Simmered Hijiki Nimono

Hijiki is a dried sea vegetable that is always in our pantry. Simmered with some vegetables in a sweet soy broth it is a staple dish in our house, both on the table, and in obento. In this photo I used what we had in the house at the time, celery and carrots. But, other vegetables that are great in this dish include gobo, renkon, simmered soy beans, and pea pods.

30 grams hijiki
2 slices abura-age (thin, deep-fried tofu)

roughtly 100 grams each of julienned or thinly sliced vegetables:
carrots
celery
gobo
renkon
pea pods

or simmered soybeans

broth:
2 Tbsp. sake
1 Tbsp. sugar
2 Tbsp. soy sauce
2 Tbsp. mirin
salt to taste

Rehydrate the hijiki in water for 5 minutes. Then quickly blanch in boiling water and strain. The abura-age also needs to be blanched in boiling water to rid it of excess oil then sliced into julienne strips. Best to cut it in half once lengthwise before julienning.

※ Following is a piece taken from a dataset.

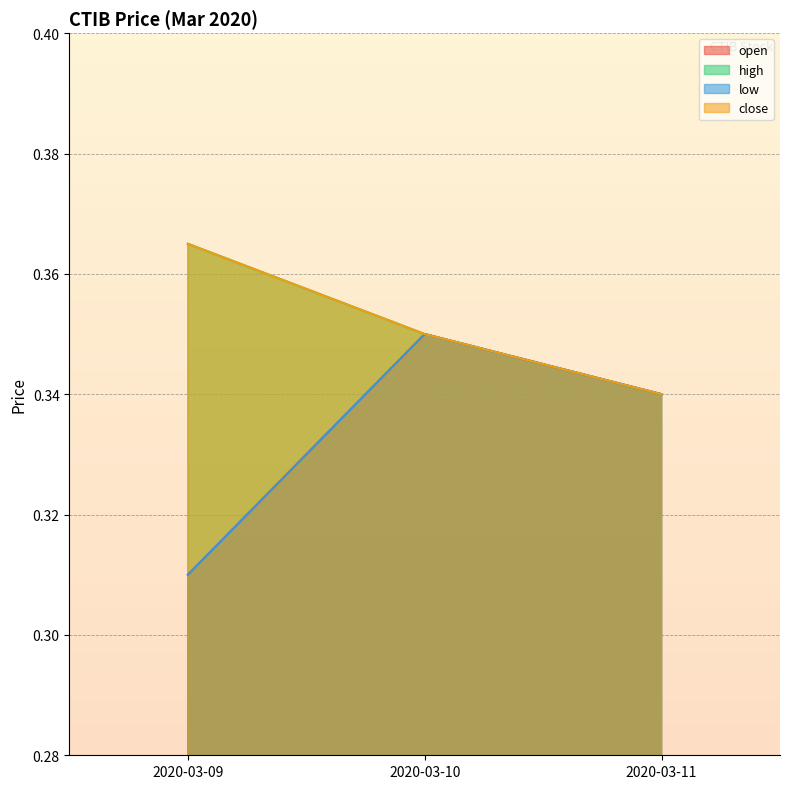

Which series has the largest total across all categories?

high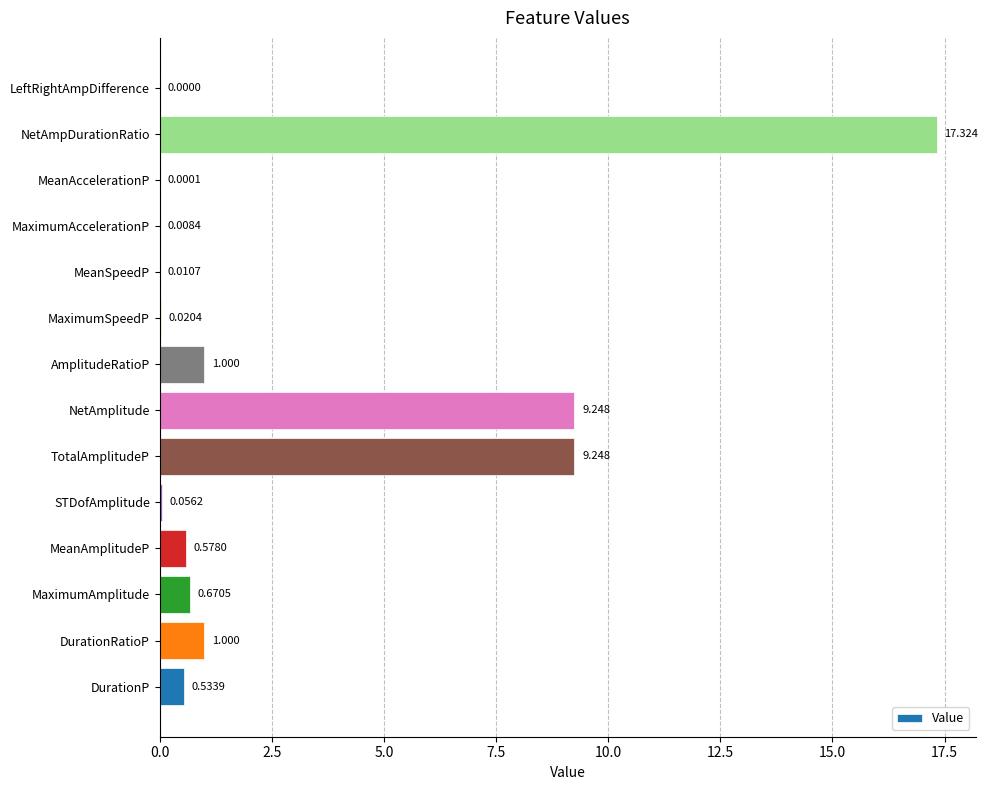

Which has a higher value, NetAmpDurationRatio or NetAmplitude?

NetAmpDurationRatio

In a saute pan simmer the hijiki and any vegetables (except for the pea pods) and cook until the vegetables start to soften. Then add the sake, sugar, soy sauce, mirin, and salt to taste to the pan. Put a lid on the pan and simmer for about ten minutes or until the vegetables are cooked. Be careful to watch the pan so that the sauce does not evaporate completely. Add the pea pods and cook for one to two minutes.

Serve at room temperature. Will keep in the fridge for about five days.